Du côté de l’hôpital de la Croix-Rousse, le Docteur Philip travaille sur une nouvelle méthode, l’Hifu (plus d’informations ci-dessous) afin d’atténuer les symptômes pour les patientes qui subissent une extension de la maladie jusqu’au rectum. Avec des ultrasons focalisés à haute intensité, une technique jusqu’alors utilisée pour soigner les cancers de la prostate, l’Hifu se présente comme une alternative à la chirurgie, qui peut être très lourde et entraîner des complications.
Pour Manon, la solution a été de prendre une pilule contraceptive en continu afin de couper son cycle menstruel, et de faire du sport à haute dose. « Je n’ai plus les périodes d’inflammations les plus difficiles, mais les problèmes de digestion sont toujours présents et peuvent arriver à tout moment. »

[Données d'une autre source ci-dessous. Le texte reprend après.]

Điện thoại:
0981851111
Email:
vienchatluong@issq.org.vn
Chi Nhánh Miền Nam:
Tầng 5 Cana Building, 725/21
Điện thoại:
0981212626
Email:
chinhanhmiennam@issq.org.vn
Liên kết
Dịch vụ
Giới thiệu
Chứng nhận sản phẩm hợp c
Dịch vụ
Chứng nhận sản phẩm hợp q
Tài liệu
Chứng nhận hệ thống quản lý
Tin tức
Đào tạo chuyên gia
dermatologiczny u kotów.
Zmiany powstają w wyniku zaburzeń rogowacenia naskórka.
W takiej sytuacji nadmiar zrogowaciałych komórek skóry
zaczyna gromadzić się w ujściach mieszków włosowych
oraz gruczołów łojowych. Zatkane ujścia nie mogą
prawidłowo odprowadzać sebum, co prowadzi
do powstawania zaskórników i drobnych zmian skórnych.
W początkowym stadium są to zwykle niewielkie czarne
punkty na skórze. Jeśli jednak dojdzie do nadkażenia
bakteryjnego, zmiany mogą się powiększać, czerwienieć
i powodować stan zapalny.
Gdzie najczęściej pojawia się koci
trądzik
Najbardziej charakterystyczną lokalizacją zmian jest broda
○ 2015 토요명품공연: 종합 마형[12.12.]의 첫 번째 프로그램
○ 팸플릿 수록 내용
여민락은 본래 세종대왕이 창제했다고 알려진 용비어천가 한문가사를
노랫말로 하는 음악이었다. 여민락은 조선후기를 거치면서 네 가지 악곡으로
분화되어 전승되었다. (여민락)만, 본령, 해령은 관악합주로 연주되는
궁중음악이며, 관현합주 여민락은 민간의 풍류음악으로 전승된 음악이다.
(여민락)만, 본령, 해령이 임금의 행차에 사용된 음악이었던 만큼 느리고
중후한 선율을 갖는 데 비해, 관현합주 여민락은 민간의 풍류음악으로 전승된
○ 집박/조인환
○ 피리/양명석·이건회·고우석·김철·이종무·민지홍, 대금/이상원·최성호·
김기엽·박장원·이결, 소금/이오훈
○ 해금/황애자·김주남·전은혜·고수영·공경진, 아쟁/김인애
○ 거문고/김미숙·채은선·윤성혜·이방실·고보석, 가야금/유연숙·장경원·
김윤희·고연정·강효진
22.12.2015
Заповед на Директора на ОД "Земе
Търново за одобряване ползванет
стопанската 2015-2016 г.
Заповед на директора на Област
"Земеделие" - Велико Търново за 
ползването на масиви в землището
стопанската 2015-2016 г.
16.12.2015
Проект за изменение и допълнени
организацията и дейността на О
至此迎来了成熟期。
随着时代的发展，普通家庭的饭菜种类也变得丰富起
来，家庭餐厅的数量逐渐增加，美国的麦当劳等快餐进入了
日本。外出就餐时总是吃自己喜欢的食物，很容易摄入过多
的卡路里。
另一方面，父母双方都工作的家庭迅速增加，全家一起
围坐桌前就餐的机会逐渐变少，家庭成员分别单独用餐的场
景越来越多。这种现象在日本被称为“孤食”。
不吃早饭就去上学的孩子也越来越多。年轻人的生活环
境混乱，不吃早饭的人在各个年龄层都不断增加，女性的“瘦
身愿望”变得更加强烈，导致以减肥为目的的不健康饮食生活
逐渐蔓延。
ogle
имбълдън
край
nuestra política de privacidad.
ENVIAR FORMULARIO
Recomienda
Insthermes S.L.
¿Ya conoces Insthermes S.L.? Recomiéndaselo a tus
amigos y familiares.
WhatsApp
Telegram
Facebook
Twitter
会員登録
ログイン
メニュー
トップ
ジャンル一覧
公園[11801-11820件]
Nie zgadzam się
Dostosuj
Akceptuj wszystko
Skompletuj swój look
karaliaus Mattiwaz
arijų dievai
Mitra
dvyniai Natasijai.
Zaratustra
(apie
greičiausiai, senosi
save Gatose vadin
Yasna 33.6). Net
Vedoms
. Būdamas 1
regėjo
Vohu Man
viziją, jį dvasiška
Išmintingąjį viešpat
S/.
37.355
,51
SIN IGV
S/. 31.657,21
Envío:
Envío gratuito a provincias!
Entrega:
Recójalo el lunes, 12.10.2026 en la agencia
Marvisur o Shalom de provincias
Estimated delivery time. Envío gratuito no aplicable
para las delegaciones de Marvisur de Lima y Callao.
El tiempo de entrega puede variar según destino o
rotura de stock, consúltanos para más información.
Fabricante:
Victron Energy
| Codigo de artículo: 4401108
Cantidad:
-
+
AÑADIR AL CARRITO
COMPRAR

La jeune femme fait preuve de résilience. Elle est devenue la représentante régionale d’EndoFrance, une association qui organise des groupes de parole, dispense des conseils. Et Manon n’hésite pas à en parler autour d’elle, dans sa vie personnelle comme professionnelle. « Je le fais depuis quelques mois, ça m’enlève un poids et du stress. On m’a un peu volé dix ans de ma vie, maintenant ça suffit ! »
Pour plus d’informations vous pouvez contacter EndoFrance par email : rhonealpes@endofrance.org
EndAURA, une plateforme d’entraide
Dans le cadre du plan national de lutte contre l’endométriose lancé début janvier par le gouvernement, un réseau de prise en charge a été mis en place dans la région. Le site EndAURA met à disposition un annuaire de praticiens spécialisés, mais aussi des vidéos ou des articles. « Cette plateforme est essentielle pour guider les patientes vers la meilleure prise en charge et permet aussi d’en savoir plus sur cette pathologie », décrit Florence Couder, médecin-spécialisé gynécologue-obstétricienne à l’hôpital Saint-Joseph/Saint-Luc.
Un traitement révolutionnaire made in Lyon
Depuis maintenant sept ans, l’hôpital de la Croix-Rousse travaille sur une nouvelle méthode afin d’atténuer les symptômes de l’endométriose pour les patientes qui subissent une extension de la maladie jusqu’au rectum. Cette technologie, dite Hifu, est faite d’ultrasons focalisés à haute intensité. Ils sont introduits au niveau du rectum via une sonde et le nodule est alors brûlé. « C’est un enjeu majeur avec une efficacité significative sur les symptômes : diminution des douleurs de règles, amélioration des signes digestifs, des relations sexuelles sans douleur… », détaille Charles-André Philip, praticien hospitalier au service gynécologie-obstétrique, qui travaille sur cette méthode. Cette alternative à la chirurgie en est encore aux essais cliniques et va d’ici peu entamer sa dernière phase de test. « Pour le moment, nous avons moins de 1% de risque. On espère que toutes les femmes concernées pourront y avoir accès d’ici deux ans », conclut Charles-André Philip.